[SOURCE]
────────────────────────────────────────
A day in the life at Lapoint Fuerteventura
September 19, 2025Some places you visit once. You tick them off your bucket list, collect a handful of memories, and move on. And then there are places like Fuerteventura. Places that don’t just pass through your life, but somehow pull you back again and again.
Hey, I’m Britt! A sunshine-seeking soul from Germany. For me, surfing started as a curiosity. Something I wanted to try once, just to see what it felt like. But it quickly grew into so much more. With every trip, every wipeout, every wave I managed to ride, surfing became part of me. Lapoint has been at the heart of that journey. From nervously catching my first waves in Fuerteventura, to exploring the tropical line-ups of Sri Lanka, to coming back here with a little more confidence and a lot more stoke. It’s been a ride that shaped me far beyond the ocean.
In March 2024, it was my second time at Lapoint Fuerteventura, and my third Lapoint surf trip overall. After my three-month-long adventure in Sri Lanka, coming back to this volcanic island in the Atlantic felt both familiar and new. I already knew the rhythm of camp life, the salty smell in the morning air, the laughter at dinner tables. But still, no two days were ever the same. That’s the magic of Fuerte: It always finds a way to surprise you.
────────────────────────────────────────
(Saved data entries)
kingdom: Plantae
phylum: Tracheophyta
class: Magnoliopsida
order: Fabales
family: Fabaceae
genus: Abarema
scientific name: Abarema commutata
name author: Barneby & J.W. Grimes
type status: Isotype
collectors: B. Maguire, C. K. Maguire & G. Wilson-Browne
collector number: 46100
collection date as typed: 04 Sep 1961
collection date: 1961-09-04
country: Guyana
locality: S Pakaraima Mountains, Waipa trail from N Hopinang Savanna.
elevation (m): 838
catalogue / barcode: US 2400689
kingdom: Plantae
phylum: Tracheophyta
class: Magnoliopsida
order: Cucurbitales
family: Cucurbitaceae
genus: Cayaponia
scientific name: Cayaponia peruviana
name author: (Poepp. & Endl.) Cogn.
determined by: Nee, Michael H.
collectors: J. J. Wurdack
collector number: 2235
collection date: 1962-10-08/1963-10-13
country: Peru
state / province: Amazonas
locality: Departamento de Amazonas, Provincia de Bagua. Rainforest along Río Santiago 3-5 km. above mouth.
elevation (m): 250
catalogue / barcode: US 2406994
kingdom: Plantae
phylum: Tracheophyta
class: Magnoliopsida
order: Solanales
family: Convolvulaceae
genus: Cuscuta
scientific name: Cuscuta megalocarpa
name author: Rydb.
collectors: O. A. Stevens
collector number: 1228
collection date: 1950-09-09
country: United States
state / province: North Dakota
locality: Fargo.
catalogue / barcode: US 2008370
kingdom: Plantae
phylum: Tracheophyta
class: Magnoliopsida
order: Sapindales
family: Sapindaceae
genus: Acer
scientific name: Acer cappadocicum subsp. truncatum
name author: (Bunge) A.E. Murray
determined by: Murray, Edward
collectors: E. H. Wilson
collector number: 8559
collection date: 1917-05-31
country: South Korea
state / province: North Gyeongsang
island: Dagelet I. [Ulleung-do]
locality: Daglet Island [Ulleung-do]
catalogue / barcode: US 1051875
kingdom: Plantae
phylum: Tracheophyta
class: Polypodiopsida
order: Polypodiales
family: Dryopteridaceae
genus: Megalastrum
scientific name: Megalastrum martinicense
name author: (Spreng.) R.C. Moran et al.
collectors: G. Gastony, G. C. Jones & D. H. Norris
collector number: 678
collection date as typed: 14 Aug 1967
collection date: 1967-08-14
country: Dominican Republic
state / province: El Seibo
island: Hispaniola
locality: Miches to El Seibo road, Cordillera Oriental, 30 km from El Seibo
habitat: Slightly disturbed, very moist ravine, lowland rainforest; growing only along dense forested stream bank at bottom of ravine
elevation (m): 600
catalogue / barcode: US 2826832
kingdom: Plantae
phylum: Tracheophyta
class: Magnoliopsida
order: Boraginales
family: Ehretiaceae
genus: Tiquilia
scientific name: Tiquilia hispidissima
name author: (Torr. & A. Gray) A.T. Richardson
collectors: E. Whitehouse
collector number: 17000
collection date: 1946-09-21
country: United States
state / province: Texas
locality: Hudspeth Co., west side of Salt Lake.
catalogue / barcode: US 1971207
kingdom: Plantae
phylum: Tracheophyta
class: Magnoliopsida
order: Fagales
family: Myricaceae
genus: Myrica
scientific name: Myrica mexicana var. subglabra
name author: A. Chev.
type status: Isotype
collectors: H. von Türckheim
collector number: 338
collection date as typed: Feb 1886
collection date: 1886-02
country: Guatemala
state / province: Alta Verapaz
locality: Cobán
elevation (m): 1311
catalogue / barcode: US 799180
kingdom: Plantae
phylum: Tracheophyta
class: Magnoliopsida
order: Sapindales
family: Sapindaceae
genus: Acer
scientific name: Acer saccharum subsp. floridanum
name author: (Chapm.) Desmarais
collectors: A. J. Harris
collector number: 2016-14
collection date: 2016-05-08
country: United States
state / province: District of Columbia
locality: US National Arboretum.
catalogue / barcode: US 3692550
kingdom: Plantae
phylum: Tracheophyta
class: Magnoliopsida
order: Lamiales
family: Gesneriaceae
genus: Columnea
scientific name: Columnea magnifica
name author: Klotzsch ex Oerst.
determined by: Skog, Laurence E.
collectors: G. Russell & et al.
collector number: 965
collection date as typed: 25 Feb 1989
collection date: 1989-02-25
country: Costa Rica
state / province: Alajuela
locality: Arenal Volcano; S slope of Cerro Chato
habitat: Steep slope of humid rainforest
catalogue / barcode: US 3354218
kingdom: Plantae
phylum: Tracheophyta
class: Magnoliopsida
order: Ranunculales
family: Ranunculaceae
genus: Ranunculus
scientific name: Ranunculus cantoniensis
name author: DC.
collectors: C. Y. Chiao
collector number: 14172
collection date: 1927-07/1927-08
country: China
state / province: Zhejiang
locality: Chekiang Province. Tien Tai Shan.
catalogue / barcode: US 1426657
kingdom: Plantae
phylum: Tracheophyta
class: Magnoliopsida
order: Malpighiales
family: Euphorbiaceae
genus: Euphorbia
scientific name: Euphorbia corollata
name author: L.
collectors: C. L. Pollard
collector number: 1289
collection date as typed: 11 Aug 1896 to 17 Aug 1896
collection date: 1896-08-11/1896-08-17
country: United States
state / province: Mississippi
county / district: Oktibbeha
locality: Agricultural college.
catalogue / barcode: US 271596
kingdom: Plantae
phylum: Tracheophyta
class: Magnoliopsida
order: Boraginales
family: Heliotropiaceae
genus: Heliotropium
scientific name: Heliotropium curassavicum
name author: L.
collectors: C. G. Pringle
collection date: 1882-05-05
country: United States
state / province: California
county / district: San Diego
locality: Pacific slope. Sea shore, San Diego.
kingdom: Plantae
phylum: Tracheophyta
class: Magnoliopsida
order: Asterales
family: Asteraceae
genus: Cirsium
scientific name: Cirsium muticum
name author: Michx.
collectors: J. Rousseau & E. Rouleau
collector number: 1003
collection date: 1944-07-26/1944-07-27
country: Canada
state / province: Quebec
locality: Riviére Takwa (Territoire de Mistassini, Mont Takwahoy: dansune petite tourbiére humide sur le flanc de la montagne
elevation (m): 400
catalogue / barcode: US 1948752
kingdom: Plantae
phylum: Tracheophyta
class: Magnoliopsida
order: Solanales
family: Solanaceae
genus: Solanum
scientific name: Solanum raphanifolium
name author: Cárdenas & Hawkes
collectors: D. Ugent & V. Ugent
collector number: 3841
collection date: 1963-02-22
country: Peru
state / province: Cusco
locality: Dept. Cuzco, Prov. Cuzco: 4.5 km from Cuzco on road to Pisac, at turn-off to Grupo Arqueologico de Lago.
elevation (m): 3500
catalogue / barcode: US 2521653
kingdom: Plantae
────────────────────────────────────────
[GIVEN TASK 1] Render the following sentence from the Lapoint Fuerteventura text into Spanish: "I already knew the rhythm of camp life, the salty smell in the morning air, the laughter at dinner tables."
[GIVEN TASK 2]
Decide whether each statement agrees with the Lapoint Fuerteventura text, and support each yes or no with the deciding words of the text, quoted exactly.
(a) The March 2024 stay was the writer's first Lapoint surf trip.
(b) The writer spent three months in Sri Lanka before returning to Fuerteventura.
(c) The writer comes from Germany.
[GIVEN TASK 3] Reproduce the passage of the Lapoint Fuerteventura text starting at "A day in the" and ending at "again and again.".

[FULL RESPONSE 1] Ya conocía el ritmo de la vida en el campamento, el olor salado del aire por la mañana, las risas en las mesas de la cena.

[FULL RESPONSE 2]
(a) No: "my third Lapoint surf trip overall"
(b) Yes: "After my three-month-long adventure in Sri Lanka"
(c) Yes: "A sunshine-seeking soul from Germany."

[FULL RESPONSE 3]
A day in the life at Lapoint Fuerteventura
September 19, 2025Some places you visit once. You tick them off your bucket list, collect a handful of memories, and move on. And then there are places like Fuerteventura. Places that don’t just pass through your life, but somehow pull you back again and again.